(Saved data entries)
+++
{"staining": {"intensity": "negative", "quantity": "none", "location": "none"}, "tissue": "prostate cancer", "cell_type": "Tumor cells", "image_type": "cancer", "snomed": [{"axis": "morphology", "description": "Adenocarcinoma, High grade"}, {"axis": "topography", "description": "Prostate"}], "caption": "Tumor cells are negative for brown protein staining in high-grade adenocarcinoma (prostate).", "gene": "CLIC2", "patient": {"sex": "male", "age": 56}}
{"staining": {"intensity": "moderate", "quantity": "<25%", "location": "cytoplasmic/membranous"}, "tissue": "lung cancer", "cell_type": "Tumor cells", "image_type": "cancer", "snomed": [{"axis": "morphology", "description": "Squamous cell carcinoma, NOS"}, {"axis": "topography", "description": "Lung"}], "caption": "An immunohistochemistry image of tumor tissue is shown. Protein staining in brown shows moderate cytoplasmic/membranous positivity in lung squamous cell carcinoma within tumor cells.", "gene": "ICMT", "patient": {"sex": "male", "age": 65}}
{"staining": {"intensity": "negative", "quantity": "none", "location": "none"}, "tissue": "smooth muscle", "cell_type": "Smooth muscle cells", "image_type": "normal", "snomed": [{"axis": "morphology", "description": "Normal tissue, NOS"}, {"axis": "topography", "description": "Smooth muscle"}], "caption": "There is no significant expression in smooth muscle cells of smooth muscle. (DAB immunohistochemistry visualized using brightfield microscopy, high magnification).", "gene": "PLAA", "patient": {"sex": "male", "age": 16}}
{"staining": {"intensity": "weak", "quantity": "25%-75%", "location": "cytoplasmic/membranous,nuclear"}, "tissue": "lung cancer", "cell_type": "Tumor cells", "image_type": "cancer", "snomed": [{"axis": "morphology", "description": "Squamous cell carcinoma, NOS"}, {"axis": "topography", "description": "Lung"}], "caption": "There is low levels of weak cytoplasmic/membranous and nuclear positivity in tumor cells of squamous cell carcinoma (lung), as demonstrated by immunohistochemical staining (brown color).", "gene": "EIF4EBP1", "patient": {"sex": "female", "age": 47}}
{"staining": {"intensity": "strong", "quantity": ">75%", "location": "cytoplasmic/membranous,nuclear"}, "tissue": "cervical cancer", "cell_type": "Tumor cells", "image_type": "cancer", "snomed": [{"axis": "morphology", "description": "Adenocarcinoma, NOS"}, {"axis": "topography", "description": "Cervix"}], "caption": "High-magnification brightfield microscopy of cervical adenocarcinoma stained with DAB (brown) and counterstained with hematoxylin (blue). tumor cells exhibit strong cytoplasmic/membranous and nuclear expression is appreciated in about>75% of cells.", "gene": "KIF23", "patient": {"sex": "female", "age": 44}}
+++
Required action
Go through the records from the first line and copy each one exactly, ending after the line that contains "immunohistochemistry image of". Give nothing else.

Solution to the problem
{"staining": {"intensity": "negative", "quantity": "none", "location": "none"}, "tissue": "prostate cancer", "cell_type": "Tumor cells", "image_type": "cancer", "snomed": [{"axis": "morphology", "description": "Adenocarcinoma, High grade"}, {"axis": "topography", "description": "Prostate"}], "caption": "Tumor cells are negative for brown protein staining in high-grade adenocarcinoma (prostate).", "gene": "CLIC2", "patient": {"sex": "male", "age": 56}}
{"staining": {"intensity": "moderate", "quantity": "<25%", "location": "cytoplasmic/membranous"}, "tissue": "lung cancer", "cell_type": "Tumor cells", "image_type": "cancer", "snomed": [{"axis": "morphology", "description": "Squamous cell carcinoma, NOS"}, {"axis": "topography", "description": "Lung"}], "caption": "An immunohistochemistry image of tumor tissue is shown. Protein staining in brown shows moderate cytoplasmic/membranous positivity in lung squamous cell carcinoma within tumor cells.", "gene": "ICMT", "patient": {"sex": "male", "age": 65}}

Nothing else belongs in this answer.